- PROBLEM DETAILS
Using the listing below, show all lines that hold the word "Parkway".

#### MATERIAL FOR THIS TASK

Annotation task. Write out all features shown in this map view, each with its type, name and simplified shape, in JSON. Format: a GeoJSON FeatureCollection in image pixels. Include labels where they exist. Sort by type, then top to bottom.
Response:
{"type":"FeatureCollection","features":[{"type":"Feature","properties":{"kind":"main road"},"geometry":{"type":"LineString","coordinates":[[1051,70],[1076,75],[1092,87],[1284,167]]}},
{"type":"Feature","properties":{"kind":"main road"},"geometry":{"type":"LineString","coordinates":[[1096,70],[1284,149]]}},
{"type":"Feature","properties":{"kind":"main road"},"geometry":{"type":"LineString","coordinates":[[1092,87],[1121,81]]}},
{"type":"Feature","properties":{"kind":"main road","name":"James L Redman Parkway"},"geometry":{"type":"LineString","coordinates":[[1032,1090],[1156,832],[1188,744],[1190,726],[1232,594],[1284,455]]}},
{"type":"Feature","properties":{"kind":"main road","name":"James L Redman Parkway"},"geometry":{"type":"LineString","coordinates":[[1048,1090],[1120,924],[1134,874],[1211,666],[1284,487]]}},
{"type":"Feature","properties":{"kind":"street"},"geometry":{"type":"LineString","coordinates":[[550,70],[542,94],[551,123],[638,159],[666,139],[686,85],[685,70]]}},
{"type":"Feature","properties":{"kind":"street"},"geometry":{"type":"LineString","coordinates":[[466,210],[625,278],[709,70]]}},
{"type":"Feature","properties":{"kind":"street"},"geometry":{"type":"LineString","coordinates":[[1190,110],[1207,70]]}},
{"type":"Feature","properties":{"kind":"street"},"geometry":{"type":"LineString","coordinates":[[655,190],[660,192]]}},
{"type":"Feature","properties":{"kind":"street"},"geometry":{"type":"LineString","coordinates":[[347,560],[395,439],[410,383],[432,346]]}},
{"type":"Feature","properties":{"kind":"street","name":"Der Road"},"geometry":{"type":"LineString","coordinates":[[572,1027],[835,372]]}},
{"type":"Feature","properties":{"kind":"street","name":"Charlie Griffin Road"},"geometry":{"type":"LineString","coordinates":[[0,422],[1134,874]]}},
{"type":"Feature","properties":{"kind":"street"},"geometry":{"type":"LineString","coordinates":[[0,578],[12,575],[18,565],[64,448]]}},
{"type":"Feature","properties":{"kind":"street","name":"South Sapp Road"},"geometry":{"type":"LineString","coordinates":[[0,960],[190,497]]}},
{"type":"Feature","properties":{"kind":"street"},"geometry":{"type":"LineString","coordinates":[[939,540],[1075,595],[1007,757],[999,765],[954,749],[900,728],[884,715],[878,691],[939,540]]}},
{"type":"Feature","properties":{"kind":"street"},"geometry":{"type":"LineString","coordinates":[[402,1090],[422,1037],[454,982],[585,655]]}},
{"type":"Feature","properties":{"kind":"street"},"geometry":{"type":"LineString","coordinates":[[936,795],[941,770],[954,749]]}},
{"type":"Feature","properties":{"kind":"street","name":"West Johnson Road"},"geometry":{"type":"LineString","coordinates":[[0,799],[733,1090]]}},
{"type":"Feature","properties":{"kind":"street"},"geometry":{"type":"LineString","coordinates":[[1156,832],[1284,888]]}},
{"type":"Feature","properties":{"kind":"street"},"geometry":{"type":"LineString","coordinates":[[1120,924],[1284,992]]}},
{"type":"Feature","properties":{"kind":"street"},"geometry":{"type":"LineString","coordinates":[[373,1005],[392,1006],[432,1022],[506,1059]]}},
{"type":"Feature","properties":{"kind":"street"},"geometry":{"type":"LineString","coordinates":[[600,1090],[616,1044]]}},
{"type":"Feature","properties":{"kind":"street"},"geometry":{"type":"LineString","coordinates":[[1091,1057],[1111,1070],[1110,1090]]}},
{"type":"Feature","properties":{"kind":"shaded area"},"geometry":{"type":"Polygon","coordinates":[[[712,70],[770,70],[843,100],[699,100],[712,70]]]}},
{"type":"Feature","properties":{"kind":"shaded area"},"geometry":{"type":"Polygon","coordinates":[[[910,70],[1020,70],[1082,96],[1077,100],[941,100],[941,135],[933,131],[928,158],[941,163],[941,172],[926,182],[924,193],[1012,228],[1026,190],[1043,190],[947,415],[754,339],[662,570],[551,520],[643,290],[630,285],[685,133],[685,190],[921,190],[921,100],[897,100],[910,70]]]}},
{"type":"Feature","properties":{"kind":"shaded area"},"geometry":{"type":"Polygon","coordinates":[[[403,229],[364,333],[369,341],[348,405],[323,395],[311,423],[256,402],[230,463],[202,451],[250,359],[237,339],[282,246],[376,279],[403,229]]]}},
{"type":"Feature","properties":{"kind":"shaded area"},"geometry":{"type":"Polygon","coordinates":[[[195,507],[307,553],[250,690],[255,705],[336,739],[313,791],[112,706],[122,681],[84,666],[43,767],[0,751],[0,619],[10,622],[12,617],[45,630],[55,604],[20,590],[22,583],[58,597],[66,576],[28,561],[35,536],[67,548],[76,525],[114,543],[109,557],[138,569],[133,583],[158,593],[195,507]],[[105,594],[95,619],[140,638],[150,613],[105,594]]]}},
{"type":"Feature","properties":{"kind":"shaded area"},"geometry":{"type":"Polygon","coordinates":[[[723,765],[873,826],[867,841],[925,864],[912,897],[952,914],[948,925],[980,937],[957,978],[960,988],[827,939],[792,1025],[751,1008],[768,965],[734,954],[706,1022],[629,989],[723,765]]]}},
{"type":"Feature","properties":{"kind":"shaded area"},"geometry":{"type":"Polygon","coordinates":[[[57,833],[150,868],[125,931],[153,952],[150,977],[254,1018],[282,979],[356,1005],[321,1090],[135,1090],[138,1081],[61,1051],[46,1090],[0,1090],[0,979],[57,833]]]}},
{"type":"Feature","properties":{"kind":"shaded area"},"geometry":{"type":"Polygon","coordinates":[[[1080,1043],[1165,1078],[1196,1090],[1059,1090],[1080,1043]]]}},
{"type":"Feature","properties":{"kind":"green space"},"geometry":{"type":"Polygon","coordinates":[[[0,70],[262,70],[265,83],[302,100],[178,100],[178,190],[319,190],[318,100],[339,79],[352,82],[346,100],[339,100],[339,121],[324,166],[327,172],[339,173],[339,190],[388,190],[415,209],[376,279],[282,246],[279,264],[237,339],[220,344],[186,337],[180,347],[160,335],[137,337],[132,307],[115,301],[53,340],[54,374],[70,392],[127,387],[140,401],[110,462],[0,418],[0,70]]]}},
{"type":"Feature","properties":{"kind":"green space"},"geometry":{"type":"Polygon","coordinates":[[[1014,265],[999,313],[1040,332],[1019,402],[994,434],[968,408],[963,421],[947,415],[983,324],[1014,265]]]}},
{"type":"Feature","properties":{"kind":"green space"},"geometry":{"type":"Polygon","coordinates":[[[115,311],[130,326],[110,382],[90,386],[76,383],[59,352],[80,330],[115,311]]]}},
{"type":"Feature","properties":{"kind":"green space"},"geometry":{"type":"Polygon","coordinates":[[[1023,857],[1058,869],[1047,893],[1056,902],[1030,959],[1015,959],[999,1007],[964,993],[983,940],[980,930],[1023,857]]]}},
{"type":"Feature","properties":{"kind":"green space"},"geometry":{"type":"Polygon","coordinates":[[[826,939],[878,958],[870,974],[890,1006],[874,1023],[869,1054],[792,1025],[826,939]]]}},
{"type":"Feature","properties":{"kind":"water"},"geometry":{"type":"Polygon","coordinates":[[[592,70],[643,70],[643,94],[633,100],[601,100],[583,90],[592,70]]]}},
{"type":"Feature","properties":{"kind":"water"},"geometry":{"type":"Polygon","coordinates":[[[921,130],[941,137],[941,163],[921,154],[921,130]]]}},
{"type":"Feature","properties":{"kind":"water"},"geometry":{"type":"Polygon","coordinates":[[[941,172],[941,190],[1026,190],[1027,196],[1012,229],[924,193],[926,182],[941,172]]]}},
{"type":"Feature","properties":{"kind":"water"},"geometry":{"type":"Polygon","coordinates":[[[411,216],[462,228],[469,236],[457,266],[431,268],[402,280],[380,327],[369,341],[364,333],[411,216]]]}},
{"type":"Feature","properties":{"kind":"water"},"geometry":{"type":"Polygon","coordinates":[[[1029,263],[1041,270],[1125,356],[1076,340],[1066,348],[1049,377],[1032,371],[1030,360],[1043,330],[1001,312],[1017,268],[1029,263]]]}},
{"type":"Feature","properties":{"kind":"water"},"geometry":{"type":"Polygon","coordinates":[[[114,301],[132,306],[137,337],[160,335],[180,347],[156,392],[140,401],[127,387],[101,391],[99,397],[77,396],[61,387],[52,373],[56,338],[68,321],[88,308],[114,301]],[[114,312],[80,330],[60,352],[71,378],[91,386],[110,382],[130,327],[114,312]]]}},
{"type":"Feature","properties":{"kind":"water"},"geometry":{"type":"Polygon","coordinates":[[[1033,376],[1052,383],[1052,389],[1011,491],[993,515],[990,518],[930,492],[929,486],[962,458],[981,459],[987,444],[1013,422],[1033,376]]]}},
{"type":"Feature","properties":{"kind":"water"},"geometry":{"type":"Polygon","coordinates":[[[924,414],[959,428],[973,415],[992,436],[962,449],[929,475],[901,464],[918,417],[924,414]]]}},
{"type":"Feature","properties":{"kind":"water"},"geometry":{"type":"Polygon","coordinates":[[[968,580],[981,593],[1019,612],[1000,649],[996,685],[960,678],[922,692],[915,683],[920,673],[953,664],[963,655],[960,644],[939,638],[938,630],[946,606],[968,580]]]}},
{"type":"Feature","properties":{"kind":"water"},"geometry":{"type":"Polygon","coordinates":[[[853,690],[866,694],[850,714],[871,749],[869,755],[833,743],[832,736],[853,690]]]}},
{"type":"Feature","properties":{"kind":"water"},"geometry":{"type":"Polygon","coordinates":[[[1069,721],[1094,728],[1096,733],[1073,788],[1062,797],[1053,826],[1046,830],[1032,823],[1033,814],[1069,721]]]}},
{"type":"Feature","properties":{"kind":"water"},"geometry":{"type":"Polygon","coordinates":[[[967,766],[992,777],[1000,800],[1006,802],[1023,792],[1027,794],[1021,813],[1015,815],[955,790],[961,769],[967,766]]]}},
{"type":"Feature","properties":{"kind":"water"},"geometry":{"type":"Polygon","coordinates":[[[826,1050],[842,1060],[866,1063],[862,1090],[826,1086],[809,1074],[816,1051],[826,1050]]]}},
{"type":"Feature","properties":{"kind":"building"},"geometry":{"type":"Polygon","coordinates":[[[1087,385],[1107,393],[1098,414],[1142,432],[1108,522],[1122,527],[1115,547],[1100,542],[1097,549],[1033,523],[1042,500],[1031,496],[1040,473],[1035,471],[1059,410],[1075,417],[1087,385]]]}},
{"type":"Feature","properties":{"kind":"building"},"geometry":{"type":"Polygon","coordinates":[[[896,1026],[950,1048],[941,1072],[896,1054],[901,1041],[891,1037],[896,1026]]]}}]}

########

- ANSWER FOR THE TASK
{"type":"Feature","properties":{"kind":"main road","name":"James L Redman Parkway"},"geometry":{"type":"LineString","coordinates":[[1032,1090],[1156,832],[1188,744],[1190,726],[1232,594],[1284,455]]}},
{"type":"Feature","properties":{"kind":"main road","name":"James L Redman Parkway"},"geometry":{"type":"LineString","coordinates":[[1048,1090],[1120,924],[1134,874],[1211,666],[1284,487]]}},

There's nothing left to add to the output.